«Глазное Окно» договаривался об условиях возобновления соборки. Пришлось согласиться, что песней больше не будет.
— Кого в президиум? — стоя в кругу спрашивает «Глазное Окно».
— Ледкова… Лагея… Гаврю…
— Ледков и Лагей лишены избирательных прав. По советскому закону они не могут даже присутствовать на съезде, — объявляет «Глазное Окно».
— Как так не могут?
— Они — кулаки, а Совет должен избираться бедняками и середняками.
Невообразимый шум. Громче всех кричат сами кандидаты в президиум.
— Тундра не знает ни кулаков, ни бедняков. В тундре все одинаковы! — потрясает седою бородой лишенец Ледков Павел Михайлович. — Я в Москве был. Вот там богачи! По шесть домов имеют, магазины… Вот это — кулаки! А у нас ни торговли, ни домов!
Выкрики — Мы все — одно! Не знаем таких кулаков!
Вдруг, как по команде, стало тихо: со словом выступает шаман Иван Петрович. Вбирая в себя воздух, по-японски сюсюкая, говорит вкрадчиво:
— Слухи с Печоры бегут, что хотят самоединов под грабеж ставить. Самоедин не знает теперь, куда ему держаться, самоедин волнуется.
«Глазное Окно» терпеливо выжидает, когда остынут страсти.
Поднимается говорить батрак Василий Птичья Грудь:
— У нас такой закон в тундре: если к хорошо живущему приходит неимущий и просит оленя на малицу, то ты ему дай. Если к хорошо живущему приходит неимущий и просит оленя в держку, то ты ему дай. Если никогда не откажешь, то стадо твое не убудет и богатство не иссякнет. В тундре мы — братья.

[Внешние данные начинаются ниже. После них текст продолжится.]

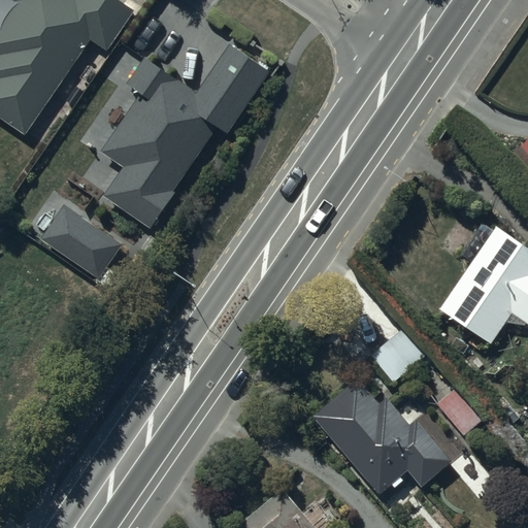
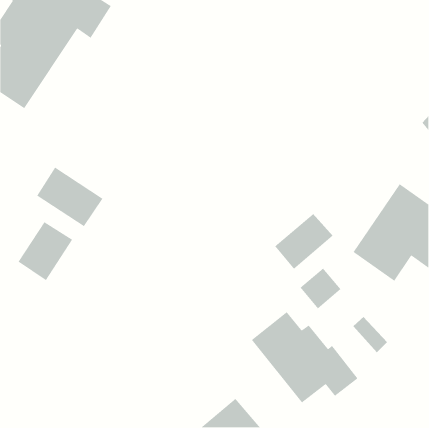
building: [104,46,272,226] -> none
building: none -> [274,213,333,270]
building: none -> [17,221,73,281]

— Мы уйдем о чем-то подумать, — заявляет Ледков Трофимову, уводя большую часть съезда во главе со стариками в тундру, — а потом опять соберемся вместе.
Членов Совета и комсомольцев на «фракционное» совещание старики не допустили.
Ко мне несколько раз подходил Василий Птичья Грудь. Он с любопытством разглядывал меня, но смущенно мялся и разговора не начинал. Когда поблизости никого не стало, озираясь, он сказал:
— Что мне делать, московский человек? Видишь вон того самоедина у нарт? Это — хорошо живущий Тарлэгэ.
Я пастушил у него, и он зажилил трех оленей. Обещал платить пятнадцать оленей, а дал только двенадцать. Что делать? При всех сказать об этом не могу, тогда хорошо живущий никогда не даст оленей в держку. В суд тоже боюсь. А трех оленей очень охота получить.
Под утро старики объявили, что общую соборку можно продолжать. Они пришли с требованием записать в постановлениях о том, что кулаков в тундре нет.
— А если — не запишешь, — будем разъезжаться, — пригрозил Ледков.
— Как решит большинство, так и запишем, — уклончиво отвечает «Глазное Окно». — Но сперва нужно избрать президиум.